A nineteenth-century person lived in fear of shipwreck. The seas were unpredictable, and for much of the century, lifesaving brigades were scarce. The biggest killer was hypothermia from being subjected to the frigid Atlantic. Imagery proliferated with frozen maidens in chemises who had perished from exposure. Shipwreck stories in popular periodicals were the major news stories of disaster of their time.

The one saving grace in the event of a wreck could be a rope shot from a canon-like device called a “Lyle gun” from shore to the sinking ship. The rope was used to bear a rescue mechanism that could ferry passengers one at a time to safety, if all went according to plan.

So, with that background information, can we see where the advertiser has gone wrong? Certainly, to herald the freezing nature of the water was in poor taste. Not to mention that in place of a lifeline shot from a shore crew we have a highly ineffectual pressurized stream of water! I suppose the print boldly conveys the distinctiveness of the Matthews apparatus—but yikes!

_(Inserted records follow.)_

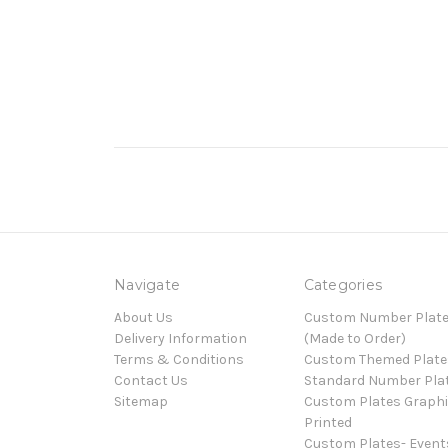
Navigate
Categories
About Us
Custom Number Plat
Delivery Information
(Made to Order)
Terms & Conditions
Custom Themed Plate
Contact Us
Standard Number Pla
Sitemap
Custom Plates Graph
Printed
Custom Plates- Event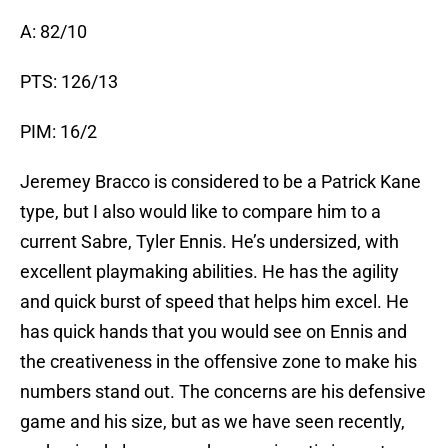
A: 82/10
PTS: 126/13
PIM: 16/2
Jeremey Bracco is considered to be a Patrick Kane
type, but I also would like to compare him to a
current Sabre, Tyler Ennis. He’s undersized, with
excellent playmaking abilities. He has the agility
and quick burst of speed that helps him excel. He
has quick hands that you would see on Ennis and
the creativeness in the offensive zone to make his
numbers stand out. The concerns are his defensive
game and his size, but as we have seen recently,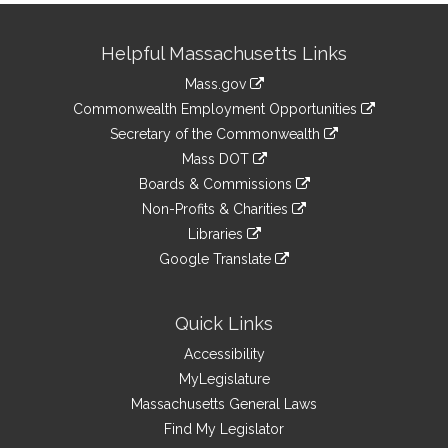
Site
Helpful Massachusetts Links
Information
Mass.gov
&
link
Commonwealth Employment Opportunities
to
Links
link
Secretary of the Commonwealth
an
to
link
Mass DOT
external
an
to
link
site
Boards & Commissions
external
an
to
link
site
Non-Profits & Charities
external
an
to
link
site
Libraries
external
an
to
link
site
Google Translate
external
an
to
link
site
external
an
to
site
external
an
Quick Links
site
external
Accessibility
site
MyLegislature
Massachusetts General Laws
Find My Legislator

This is not the end of my pondering, however. The print in question entered our collection in 1969. I wondered what would have prompted its acquisition. Figuring it was part of a batch of prints purchased as a single lot, I wanted to try to ascertain what treasure our past curators were seeking when this print came aboard as a likely stowaway.

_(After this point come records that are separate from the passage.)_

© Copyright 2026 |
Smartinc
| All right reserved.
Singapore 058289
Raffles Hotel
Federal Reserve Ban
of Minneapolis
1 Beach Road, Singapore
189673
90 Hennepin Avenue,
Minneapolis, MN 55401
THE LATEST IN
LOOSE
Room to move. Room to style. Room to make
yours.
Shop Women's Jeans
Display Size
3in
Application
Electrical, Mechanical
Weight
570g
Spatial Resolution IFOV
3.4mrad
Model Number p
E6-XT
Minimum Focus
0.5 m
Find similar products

I think I have the answer.

This is our marvelous painting by Carl Wimar, showing the dramatic abduction of Daniel Boone’s daughter.
1965-1_s.jpg

Carl Wimar (1828–1862), The Abduction of Boone's Daughter by the Indians, 1855–56, oil on canvas, 1965.1

In the same batch of purchases that included the Matthews apparatus picture, we find this advertising gem.
1969-191_s.jpg

The Father of Waters, after 1855, chromolithograph, 1969.191

It’s a chromolithograph produced by Anheuser Busch in which Boone’s daughter is replaced by beer products. My art historical colleague Mark Thistlethwaite teaches a section of a course on inappropriate advertising in which this print plays a starring role. When I mentioned my shock at the impropriety of our Matthews soda ad, he told me about this Wimar riff. How amazing to discover that this was probably the Holy Grail that our curator sought all along, with the Matthews apparatus an unexpected bonus.

The good news is, now that I have shared all of this with you, I am likely finally ready to move on to the next brain worm…but maybe I’ll drink a refreshing beverage first and raise a grateful glass to Matthews!